* **Exercise prompt**: For the entries that follow, restate word for word the line containing "- [ ] All ZMQ communication patterns working", the line containing "- Circuit breaker", and every line that lies between them.

#####

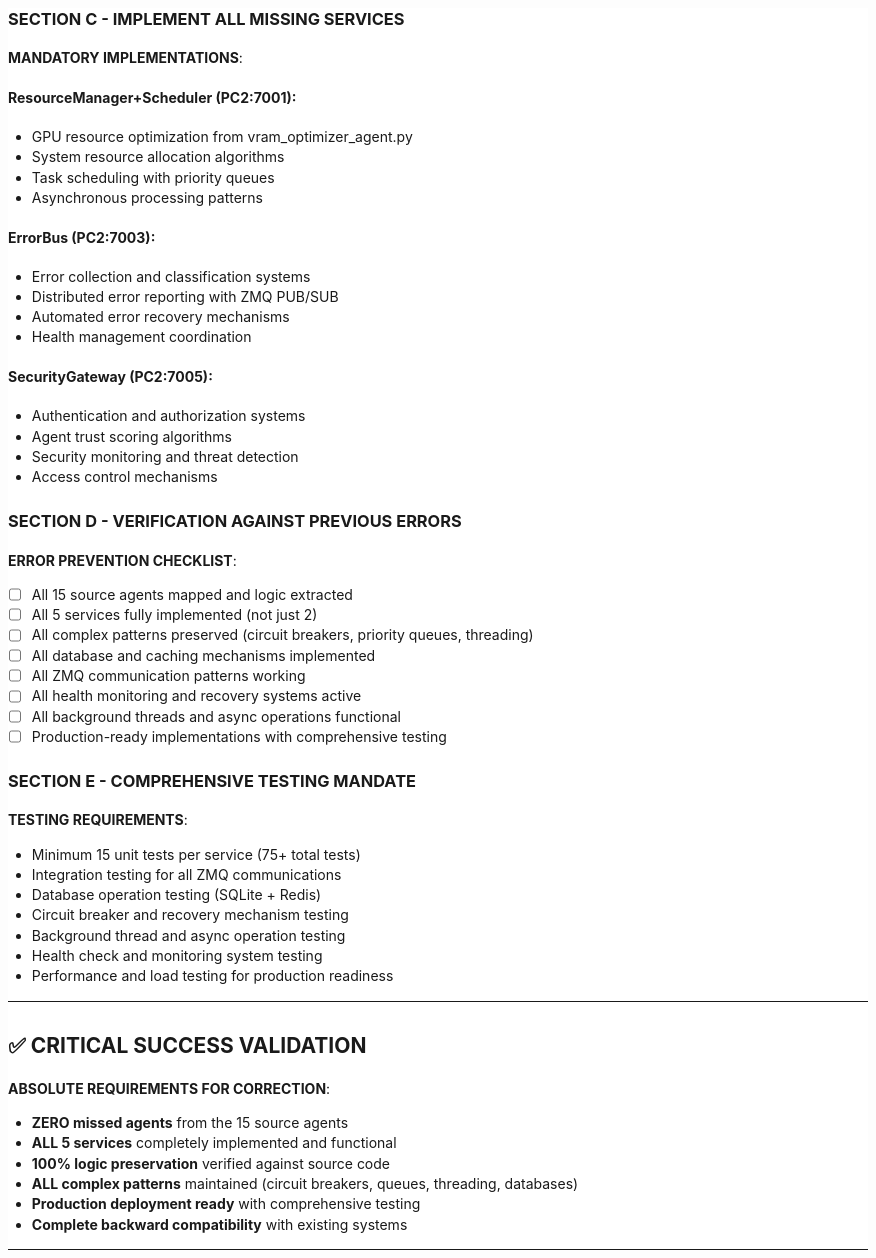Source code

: ### **SECTION C - IMPLEMENT ALL MISSING SERVICES**

**MANDATORY IMPLEMENTATIONS**:

#### **ResourceManager+Scheduler (PC2:7001)**:
- GPU resource optimization from vram_optimizer_agent.py
- System resource allocation algorithms 
- Task scheduling with priority queues
- Asynchronous processing patterns

#### **ErrorBus (PC2:7003)**:
- Error collection and classification systems
- Distributed error reporting with ZMQ PUB/SUB
- Automated error recovery mechanisms
- Health management coordination

#### **SecurityGateway (PC2:7005)**:
- Authentication and authorization systems
- Agent trust scoring algorithms
- Security monitoring and threat detection
- Access control mechanisms

### **SECTION D - VERIFICATION AGAINST PREVIOUS ERRORS**

**ERROR PREVENTION CHECKLIST**:
- [ ] All 15 source agents mapped and logic extracted
- [ ] All 5 services fully implemented (not just 2)
- [ ] All complex patterns preserved (circuit breakers, priority queues, threading)
- [ ] All database and caching mechanisms implemented
- [ ] All ZMQ communication patterns working
- [ ] All health monitoring and recovery systems active
- [ ] All background threads and async operations functional
- [ ] Production-ready implementations with comprehensive testing

### **SECTION E - COMPREHENSIVE TESTING MANDATE**

**TESTING REQUIREMENTS**:
- Minimum 15 unit tests per service (75+ total tests)
- Integration testing for all ZMQ communications
- Database operation testing (SQLite + Redis)
- Circuit breaker and recovery mechanism testing
- Background thread and async operation testing
- Health check and monitoring system testing
- Performance and load testing for production readiness

---

## ✅ CRITICAL SUCCESS VALIDATION

**ABSOLUTE REQUIREMENTS FOR CORRECTION**:
- **ZERO missed agents** from the 15 source agents
- **ALL 5 services** completely implemented and functional
- **100% logic preservation** verified against source code
- **ALL complex patterns** maintained (circuit breakers, queues, threading, databases)
- **Production deployment ready** with comprehensive testing
- **Complete backward compatibility** with existing systems

---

#####

* **Your response**:
- [ ] All ZMQ communication patterns working
- [ ] All health monitoring and recovery systems active
- [ ] All background threads and async operations functional
- [ ] Production-ready implementations with comprehensive testing

### **SECTION E - COMPREHENSIVE TESTING MANDATE**

**TESTING REQUIREMENTS**:
- Minimum 15 unit tests per service (75+ total tests)
- Integration testing for all ZMQ communications
- Database operation testing (SQLite + Redis)
- Circuit breaker and recovery mechanism testing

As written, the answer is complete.